Publisher Summary This chapter discusses mapping of brain nicotinic receptors by autoradiographic techniques and the effect of experimental lesions. Nicotinic binding sites have been detected using a number of radioligands in in vitro assays of mammalian brain. The most commonly used radioligands are [ 3 H]nicotine, [ 3 H]acetylcholine and 125 I-labelled-α-bungarotoxin. All three bind with high affinity in a saturable and reversible manner, inhibited selectively by nicotinic agents. A much greater degree of neuroanatomical detail can be achieved with receptor autoradiography. High-affinity nicotinic binding sites for [ 3 H]nicotine, [ 3 H]ACh, and to a lesser extent [ 3 H]methylcarbachol have all been mapped autoradiographically in rat brain with virtually identical results.

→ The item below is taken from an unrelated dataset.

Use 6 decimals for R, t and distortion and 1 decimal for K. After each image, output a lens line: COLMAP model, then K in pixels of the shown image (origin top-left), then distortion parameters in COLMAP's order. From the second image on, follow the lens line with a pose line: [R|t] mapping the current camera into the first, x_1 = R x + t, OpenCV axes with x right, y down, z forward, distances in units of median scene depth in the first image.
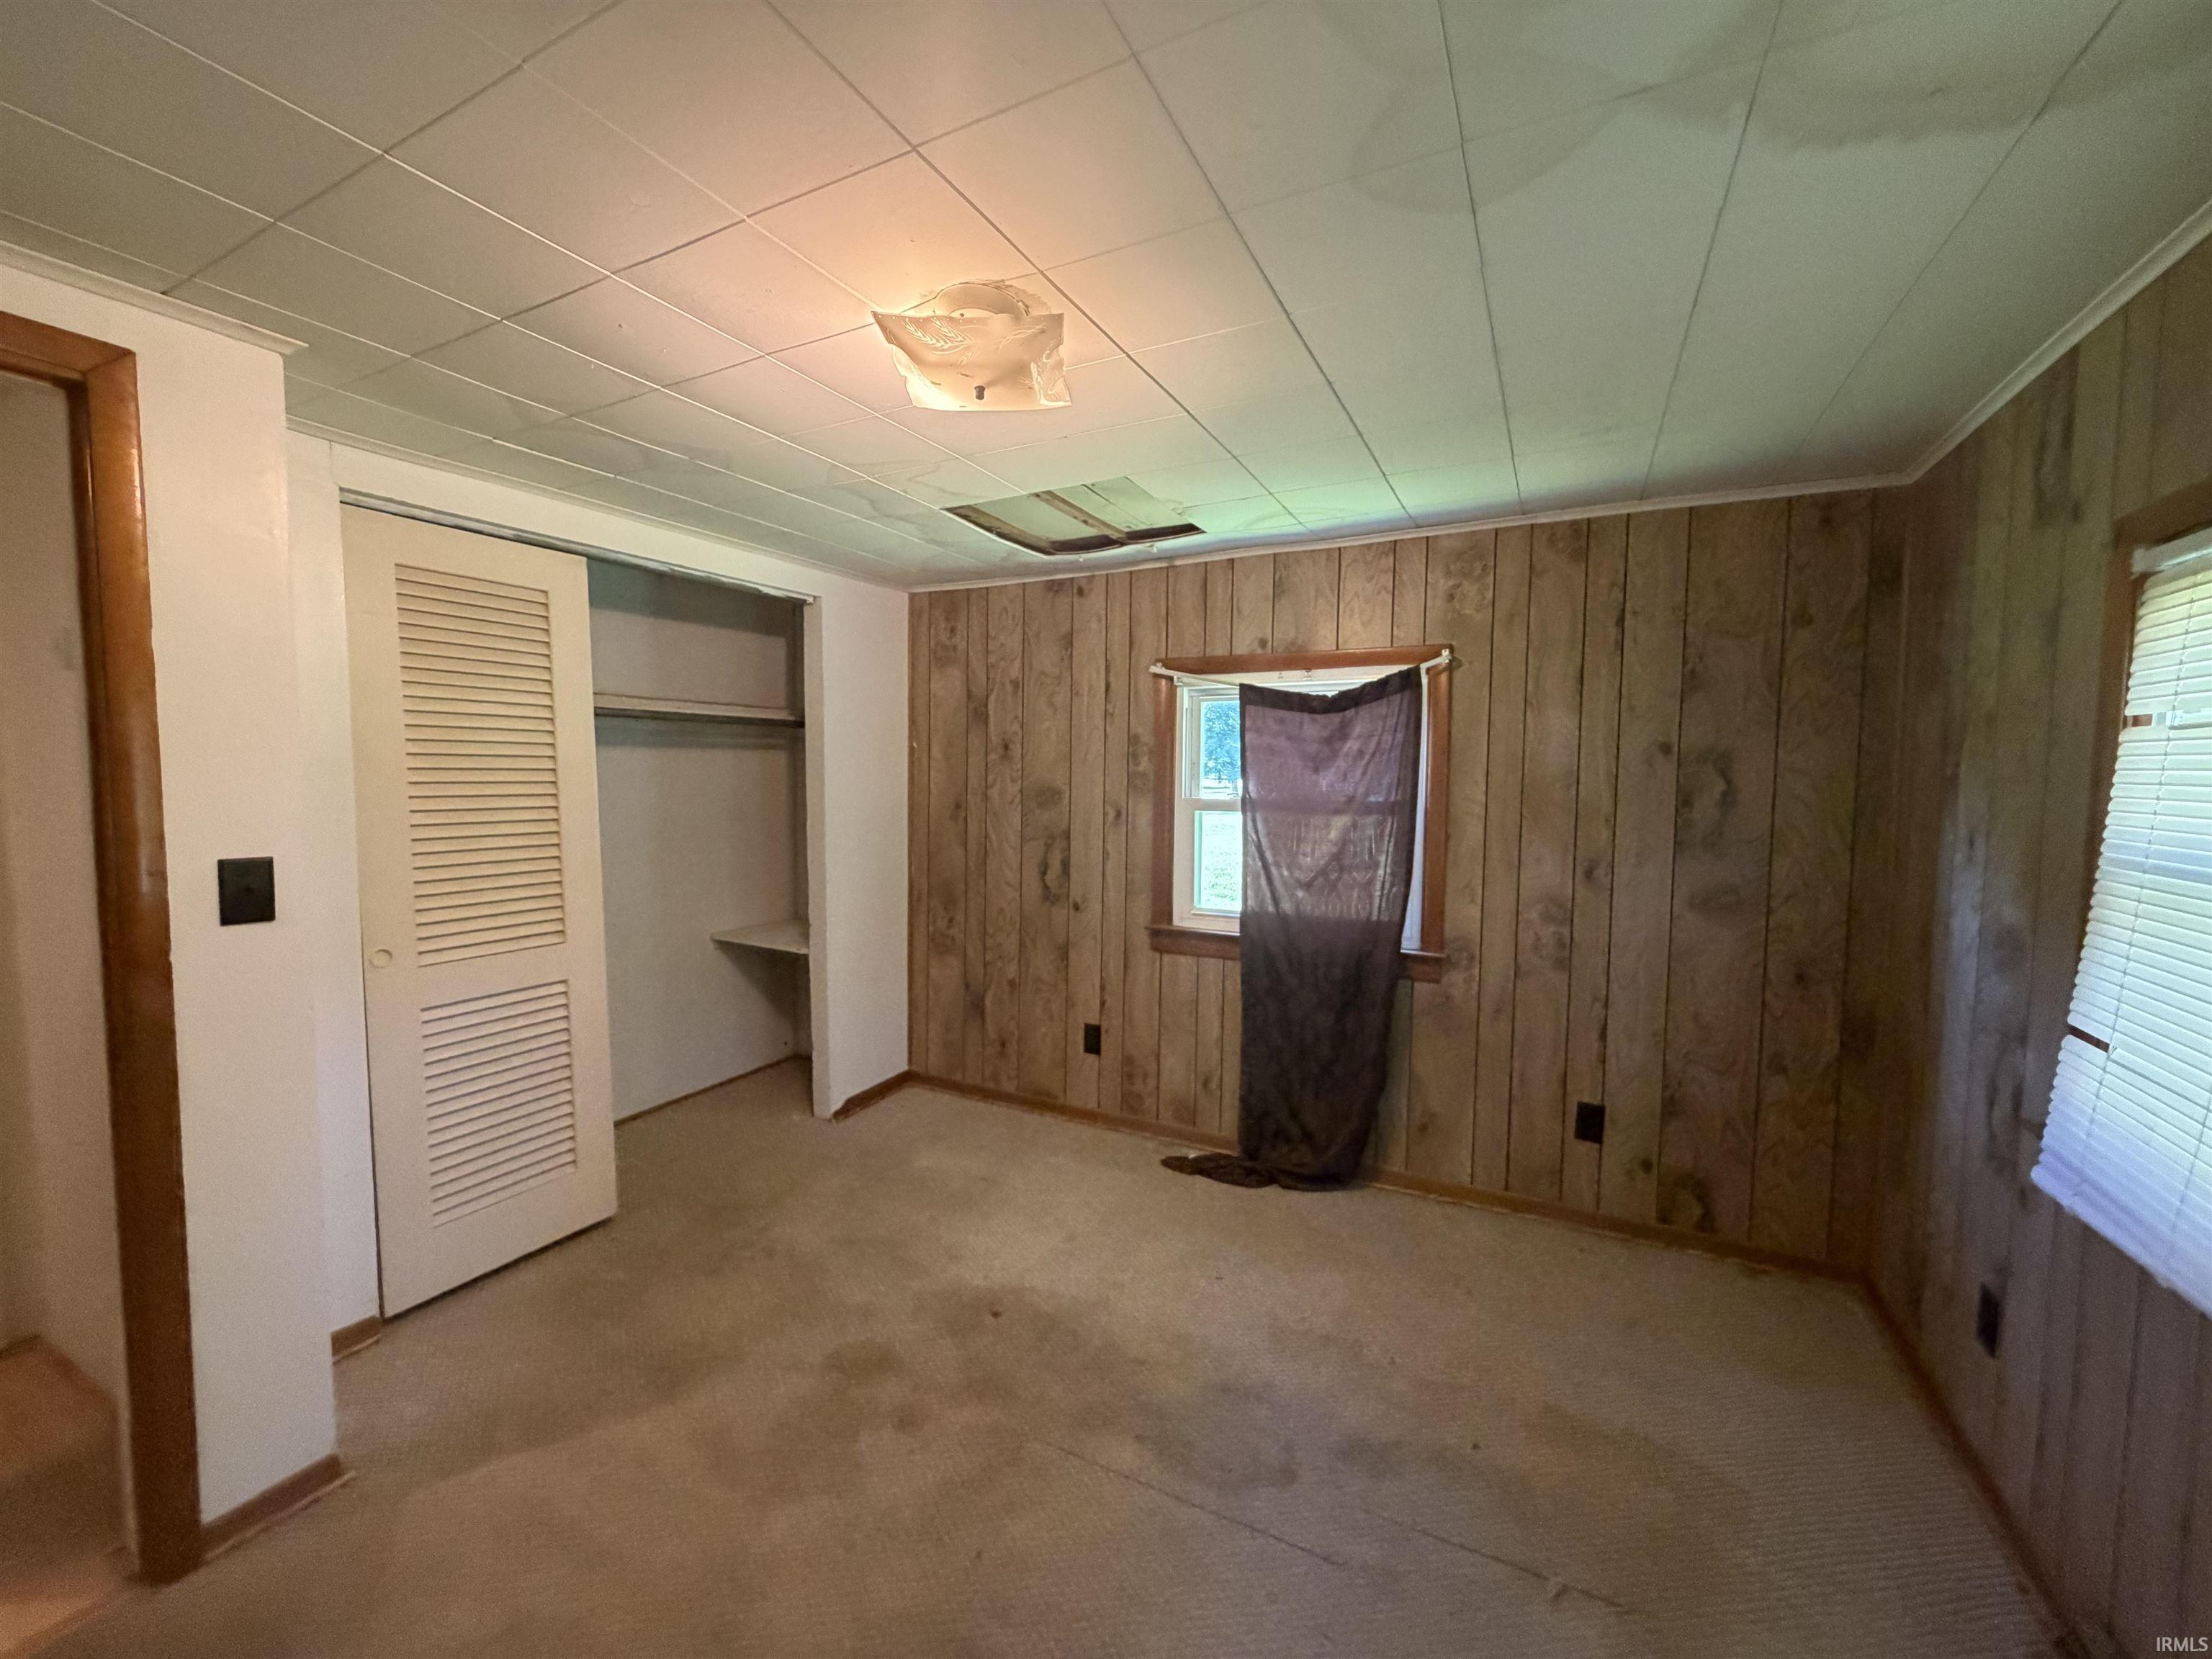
lens RADIAL K [[886.9, 0, 1102.8], [0, 886.9, 830.4], [0, 0, 1]] dist [0.001312, 0.000188]
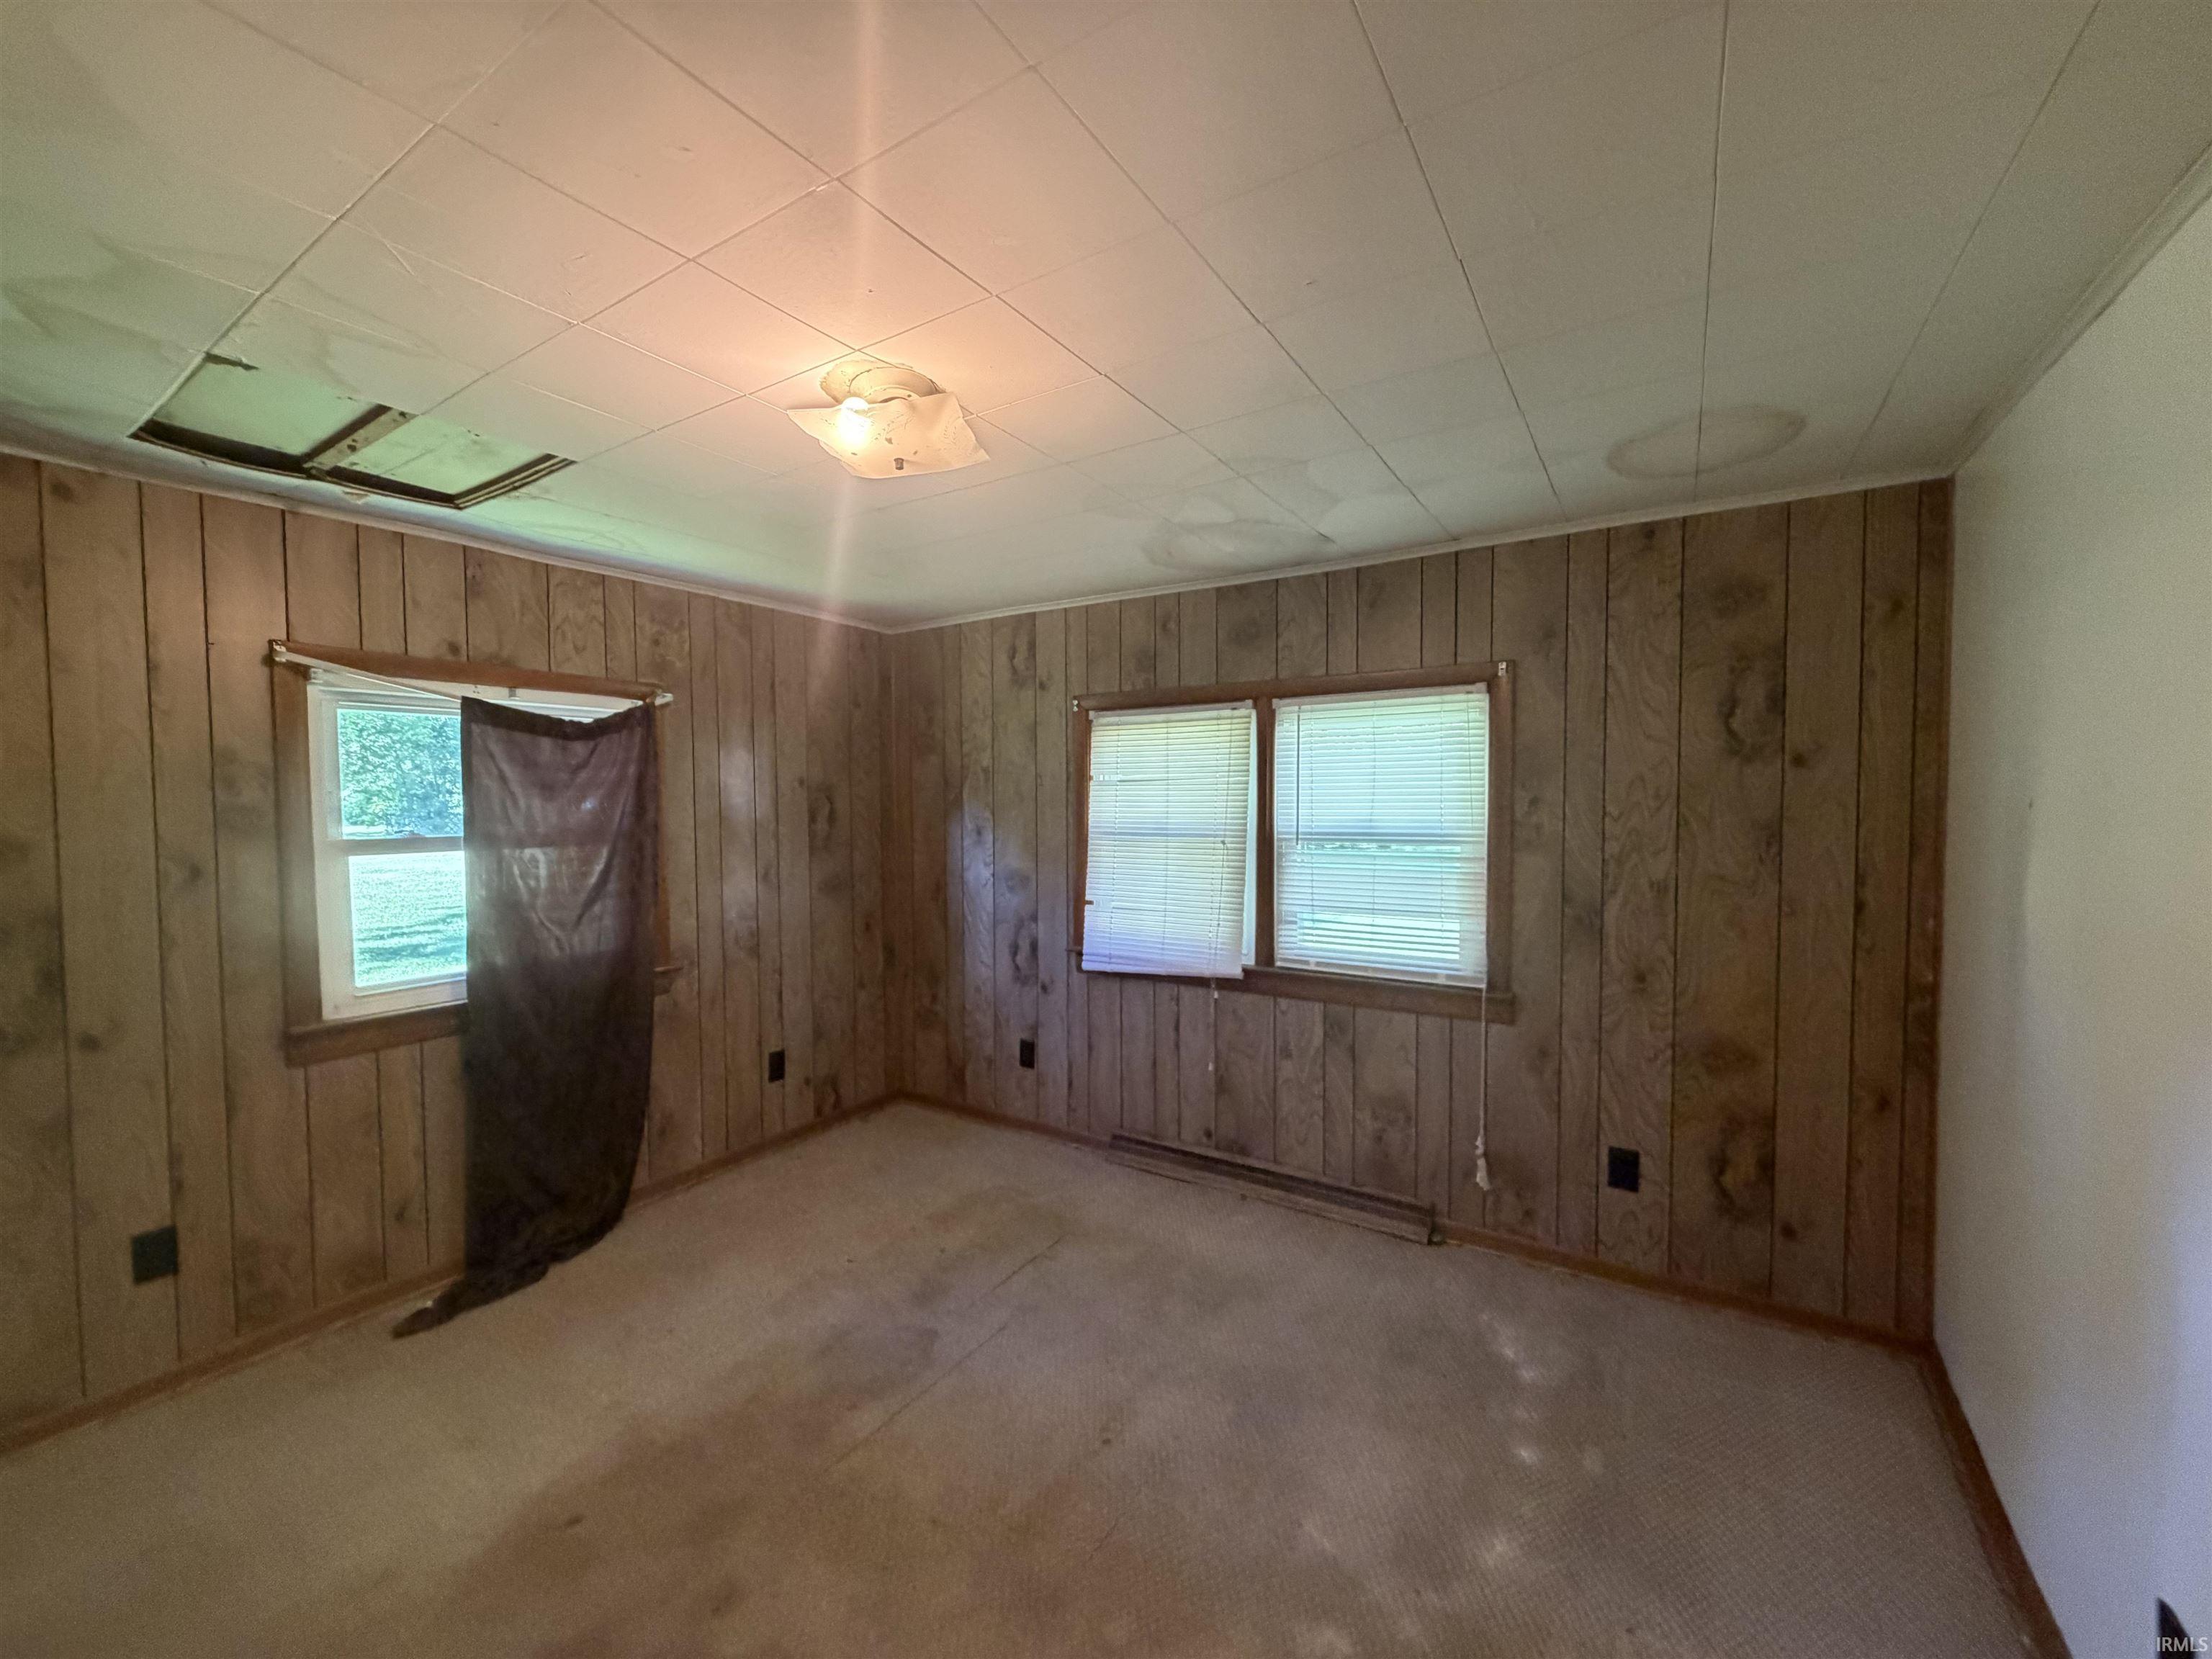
lens RADIAL K [[886.9, 0, 1104.8], [0, 886.9, 830.1], [0, 0, 1]] dist [0.001312, 0.000188]
pose [[0.085228, -0.044861, 0.995351, -0.657993], [0.068985, 0.996854, 0.039022, -0.033997], [-0.993970, 0.065338, 0.088055, 0.359665]]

Dense autoradiographic labelling is observed in the medial habenula and interpeduncular nucleus; in the so-called specific motor and sensory nuclei of the thalamus, and in layers III and/or IV of cerebral cortex; in the substantia nigra pars compacts and ventral tegmental area; in the molecular layer of the dentate gyrus and the presubiculum; and in the superficial layers of the superior colliculus. Labelling is conspicuously sparse in the hippocampus and hypothalamus.